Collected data
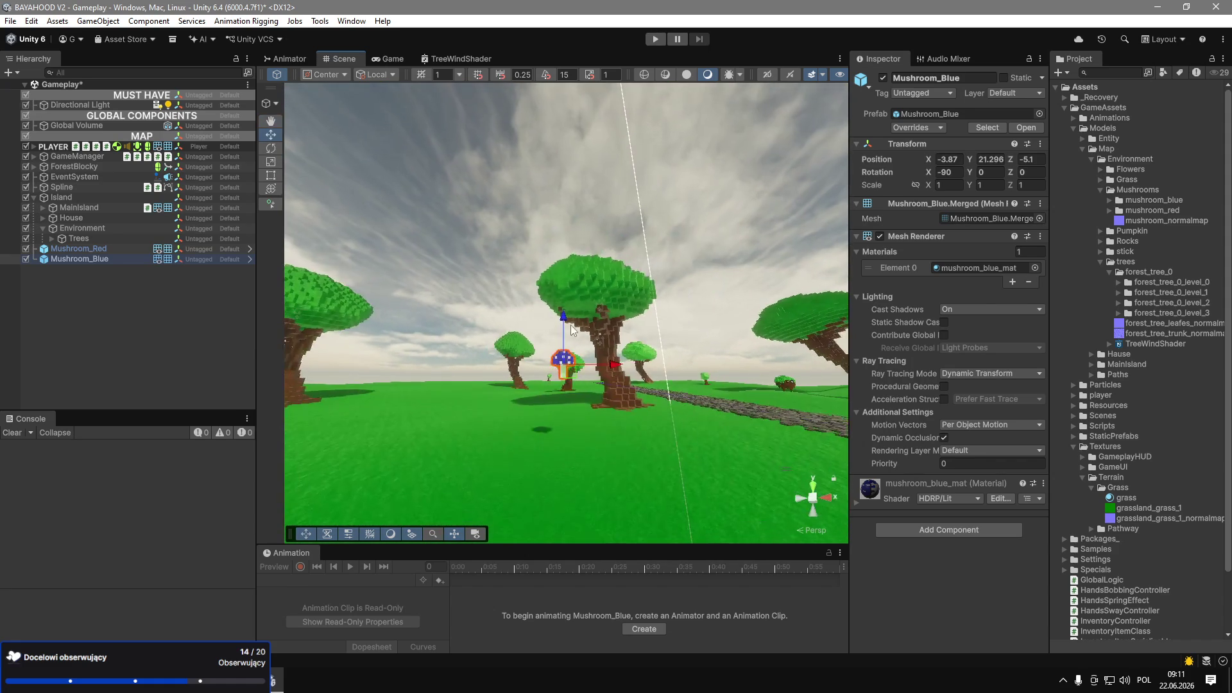
{"action": "left_click_drag", "start_coordinate": [566, 364], "coordinate": [565, 395]}
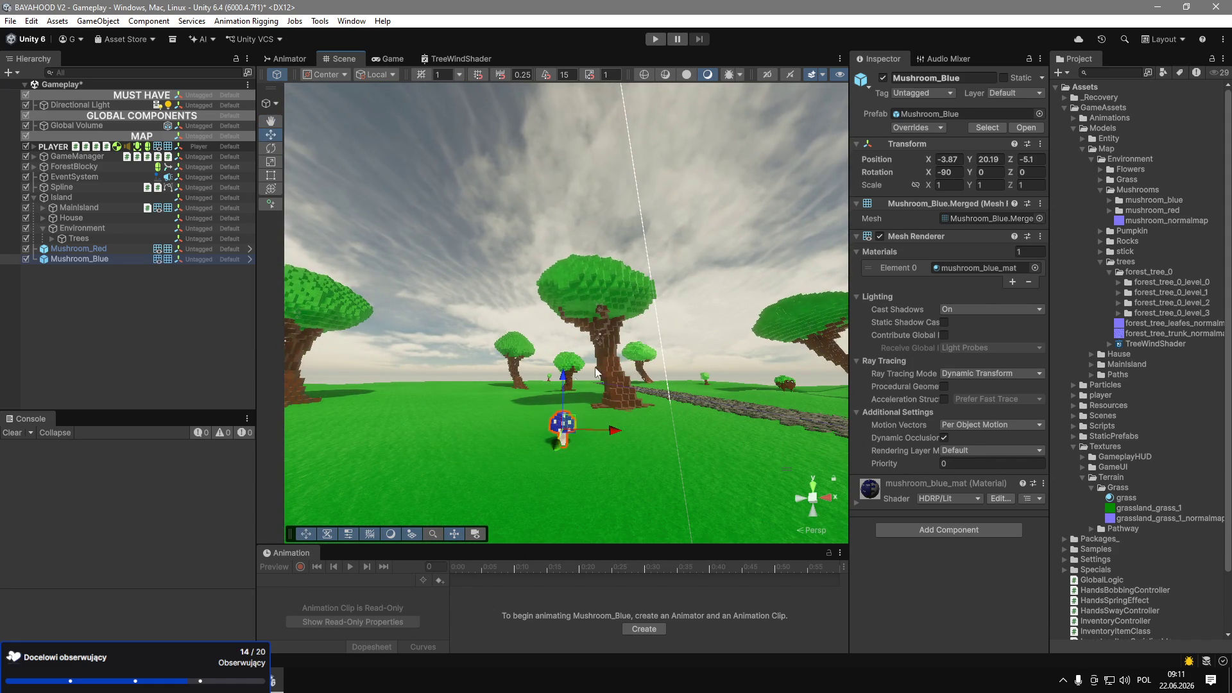
{"action": "scroll", "coordinate": [294, 342], "scroll_direction": "up", "scroll_amount": 3}
Place Mushroom_Red on the grass near the trees and save the Gameplay scene.
{"action": "left_click", "coordinate": [629, 268]}
{"action": "mouse_move", "coordinate": [641, 236]}
{"action": "left_mouse_down"}
{"action": "mouse_move", "coordinate": [569, 358]}
{"action": "mouse_move", "coordinate": [559, 330]}
{"action": "mouse_move", "coordinate": [450, 396]}
{"action": "mouse_move", "coordinate": [357, 409]}
{"action": "left_mouse_up"}
{"action": "left_click_drag", "start_coordinate": [423, 312], "coordinate": [424, 303]}
{"action": "key", "text": "ctrl+s"}
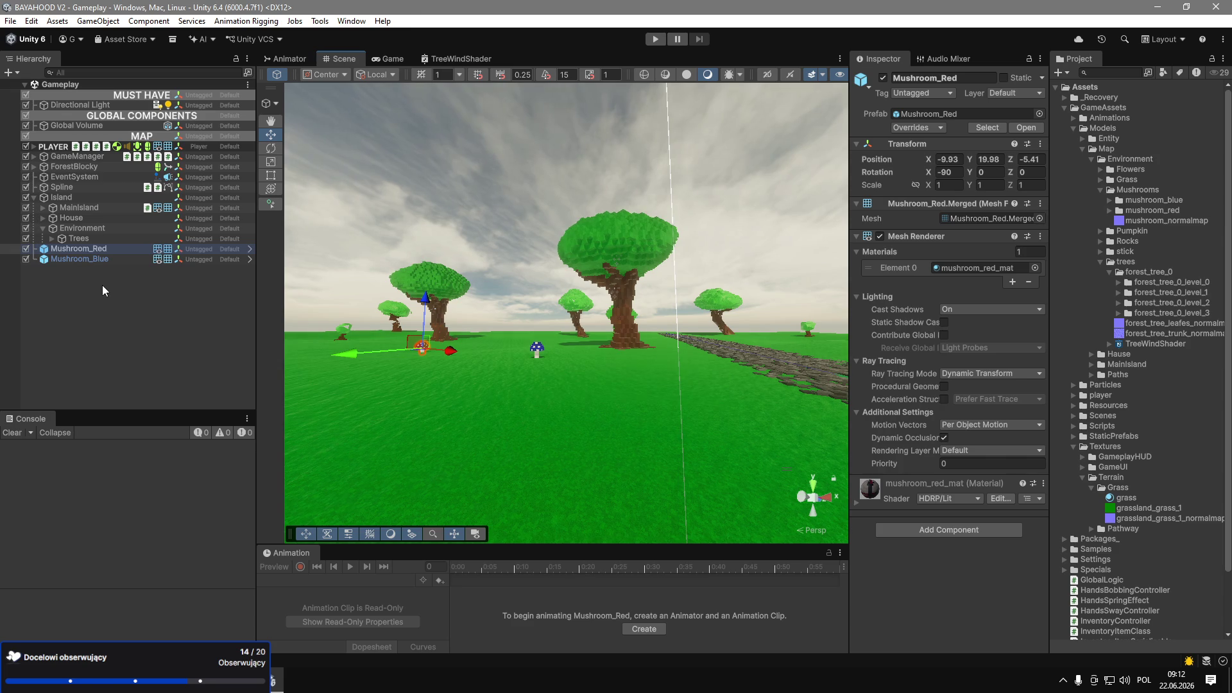
{"action": "left_click", "coordinate": [1101, 263]}
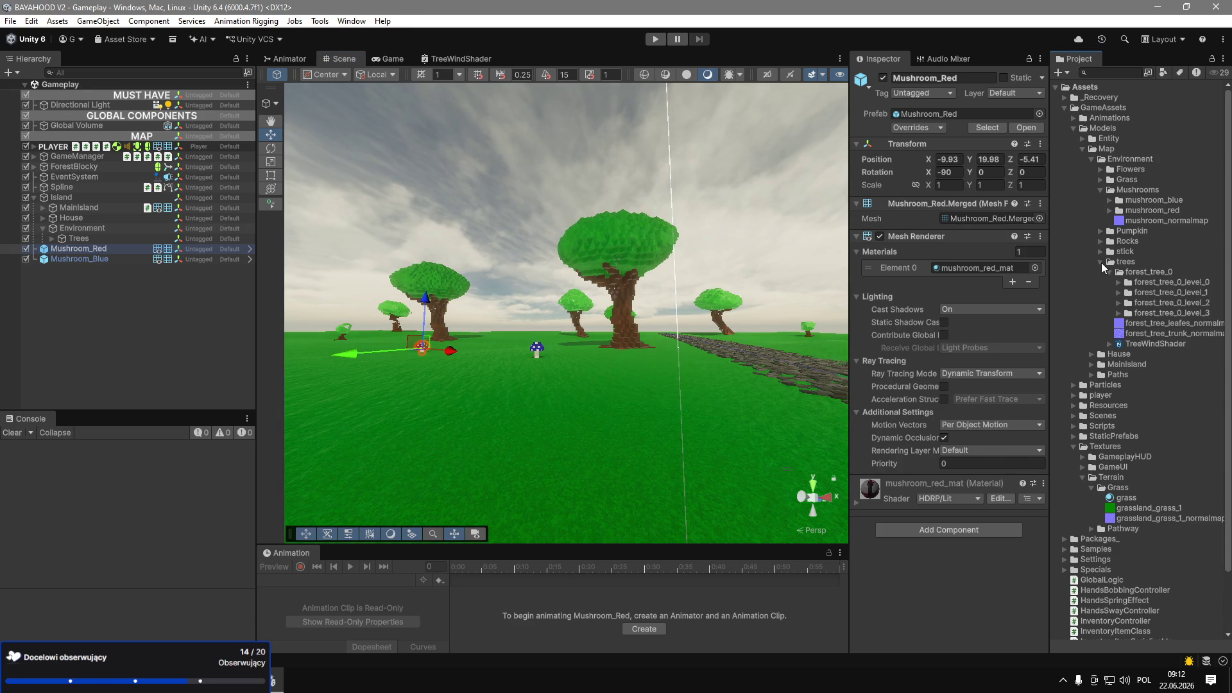
Open the Pumpkin asset folder and rename the model to pumpkin.
{"action": "left_click", "coordinate": [1101, 263]}
{"action": "left_click", "coordinate": [1101, 190]}
{"action": "left_click", "coordinate": [1101, 199]}
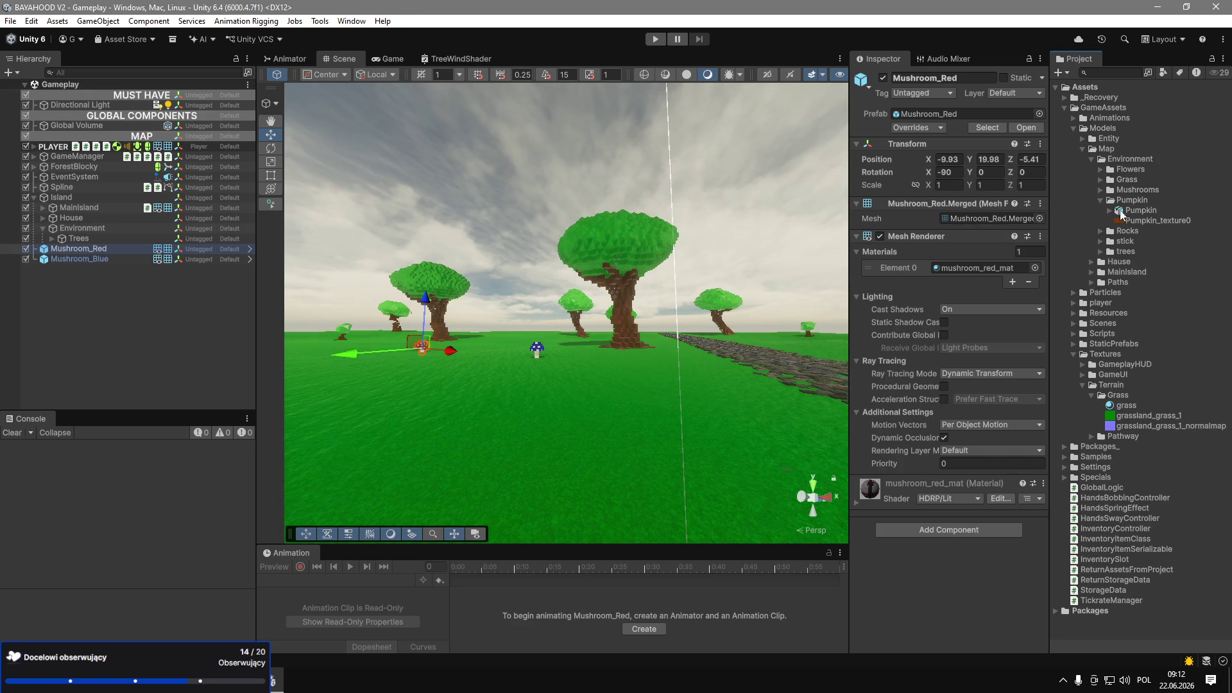
{"action": "left_click", "coordinate": [1122, 214]}
{"action": "left_click", "coordinate": [1158, 210]}
{"action": "type", "text": "pki"}
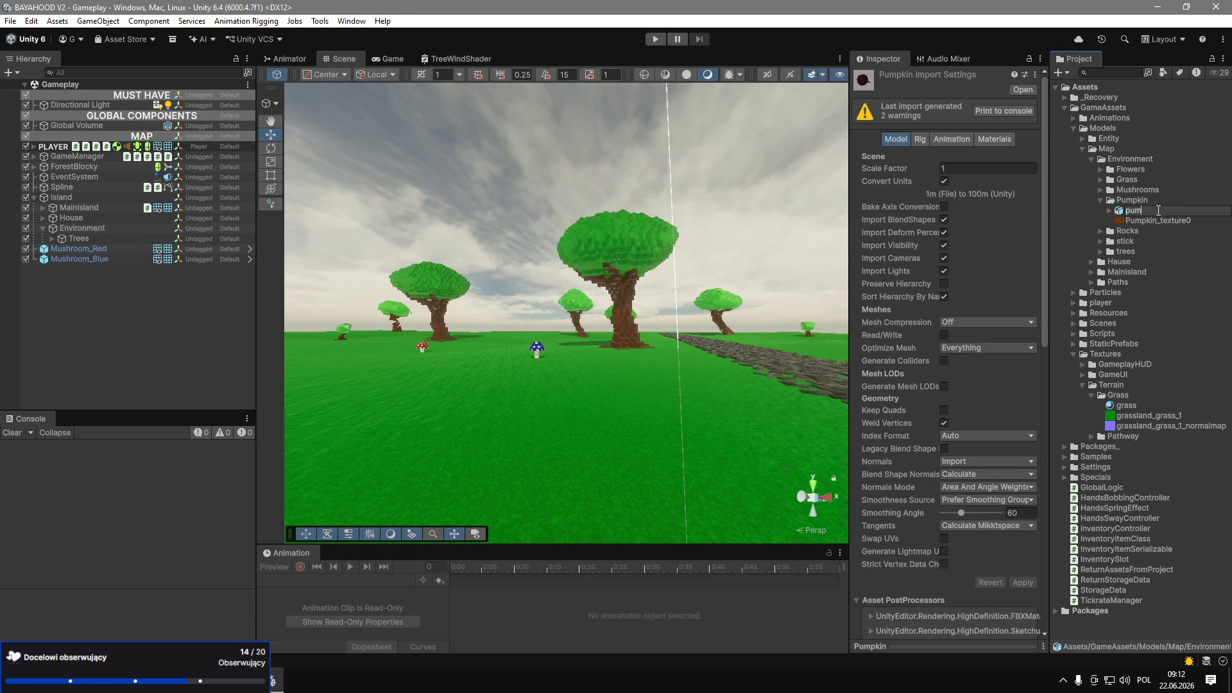
{"action": "type", "text": "n"}
{"action": "key", "text": "Return"}
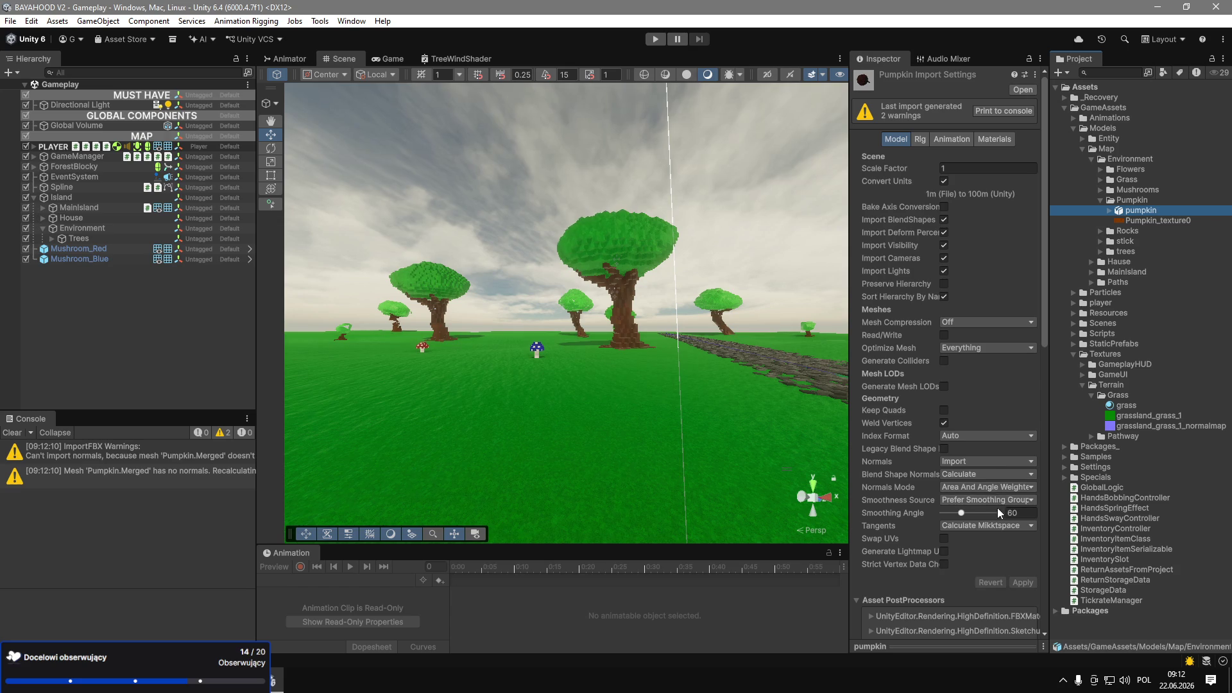
Set the pumpkin model's Normals and Blend Shape Normals to Calculate and apply.
{"action": "left_click", "coordinate": [982, 475]}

PROBLEM DETAILS ▸
Each entry, word for word, belongs in your answer; each picture does not.

EXPECTED ANSWER ▸
{"action": "left_click_drag", "start_coordinate": [566, 364], "coordinate": [565, 395]}
{"action": "scroll", "coordinate": [294, 342], "scroll_direction": "up", "scroll_amount": 3}
Place Mushroom_Red on the grass near the trees and save the Gameplay scene.
{"action": "left_click", "coordinate": [629, 268]}
{"action": "mouse_move", "coordinate": [641, 236]}
{"action": "left_mouse_down"}
{"action": "mouse_move", "coordinate": [569, 358]}
{"action": "mouse_move", "coordinate": [559, 330]}
{"action": "mouse_move", "coordinate": [450, 396]}
{"action": "mouse_move", "coordinate": [357, 409]}
{"action": "left_mouse_up"}
{"action": "left_click_drag", "start_coordinate": [423, 312], "coordinate": [424, 303]}
{"action": "key", "text": "ctrl+s"}
{"action": "left_click", "coordinate": [1101, 263]}
Open the Pumpkin asset folder and rename the model to pumpkin.
{"action": "left_click", "coordinate": [1101, 263]}
{"action": "left_click", "coordinate": [1101, 190]}
{"action": "left_click", "coordinate": [1101, 199]}
{"action": "left_click", "coordinate": [1122, 214]}
{"action": "left_click", "coordinate": [1158, 210]}
{"action": "type", "text": "pki"}
{"action": "type", "text": "n"}
{"action": "key", "text": "Return"}
Set the pumpkin model's Normals and Blend Shape Normals to Calculate and apply.
{"action": "left_click", "coordinate": [982, 475]}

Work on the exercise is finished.